The Xtreme Football League, brainchild of World Wrestling Federation founder Vince McMahon, debuted to fanfare and promising ratings last weekend. The inaugural match-ups featured each of the league's eight teams, but the real story wasn't the feeble gridiron contests.

Sex sells. And violence doesn't hurt (ratings, at least). Neither fact was lost on NBC, whose NFL broadcasting rights flew south several years ago. The solution? Build the teams yourself and trump rival networks with an over-the-top approach to America's favorite pastime.

Enter McMahon, whose successful WWF Smackdown! put the fledgling UPN on the map. His style-sexed-up, rowdy, and testosterone-charged-seemed a perfect fit for NBC's sporting experiment.

McMahon's XFL borrows from its wrestling roots, featuring scripted pre-brawl players' rants and edgy, dramatized commentary. Official analyst Jesse Ventura, Minnesota's gubernatorial gaffe, adds his "insight" to XFL broadcasts. The contests also feature helmet mics for the players and an array of new camera angles, including showing much more of the action from a behind-the-offense perspective. The pigskin also got a dye-job-XFL balls are black and red.

Football fans will note the XFL's minor rule changes, which attempt to infuse more aggression into an already confrontational sport. Gone is the "fair catch" punt return, and a post-TD kick through the uprights won't garner an extra point. Teams have to run the ball or pass from the two-yard line to get the full seven.

But the XFL's real appeal isn't Mr. Ventura or extra end-zone time. What would football be without cheerleaders?

That may be for the players to decide. McMahon sparked controversy last year when he suggested XFL cheerleaders would be encouraged to score big with the players, on and off the field. There are no nuptials slated for the 50-yard line yet, but he'd better hope for some soon-the football isn't likely to keep anyone coming back.

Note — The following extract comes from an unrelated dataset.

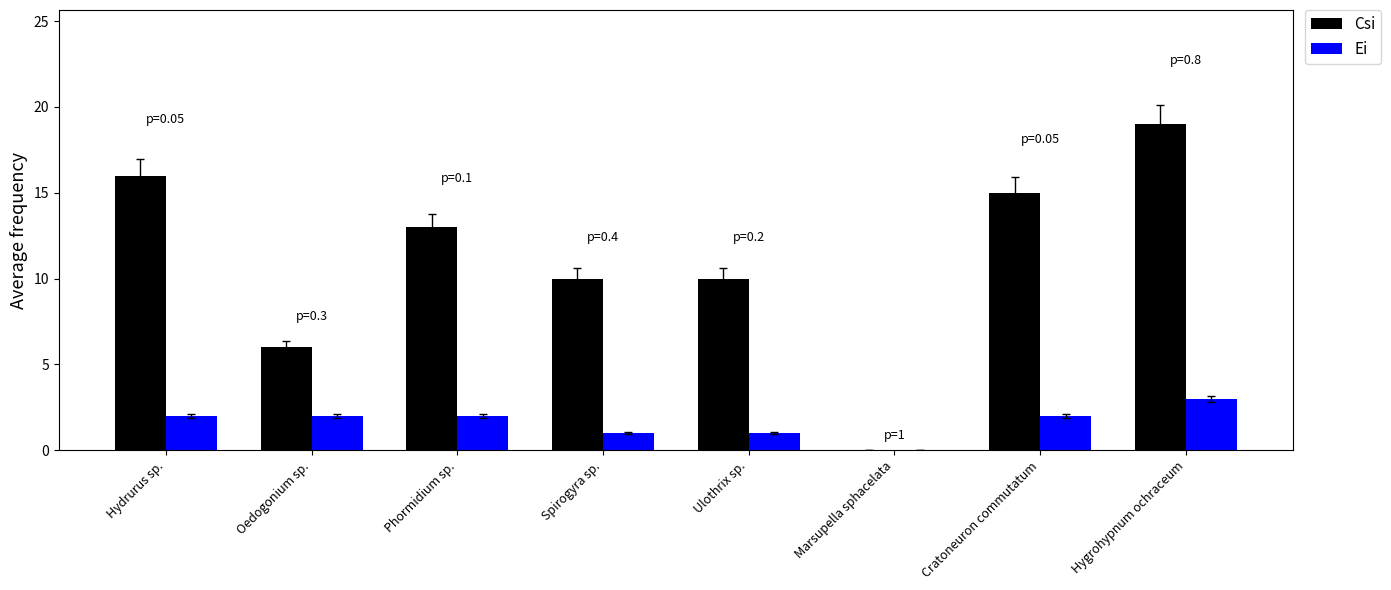

The value of Csi at Oedogonium sp. is 6. True or false?

True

In fact, both of this week's inaugural matchups showed little of the promise the pre-season advertising hype suggested. The camera angles may be a little different, the trash-talking more extensive, but the bottom line is, the XFL is still just football-and not particularly good football at that. Worse yet, all the scripted trash-talking-especially the excruciating player introductions-made the pace even slower than an NFL contest. If wrestling's head honchos are hoping to hold on to an audience, they'd better offer us more drama than a bunch of NFL rejects and CFL has-beens bumbling all over the field in a striking imitation of bad college football. So far, the XFL looks more like Duke football than extreme football.

And what of the players? Don't expect to see the likes of Ray Lewis or other NFL-caliber talent. Many are big-league rejects who had no starts or were released during training camp. Most of the rest were Euro players or "farm team" grunts in the CFL. The 10-week season doesn't pay well either. The average XFLer will take home around $45 K for his efforts, cheerleaders or not.

The XFL has taken its first step successfully-grabbing viewers' attention. The next challenge will be keeping it. While the big leaguers are hibernating, the upstarts have an opportunity. But catching a pass is only half a play. The important part is running with it.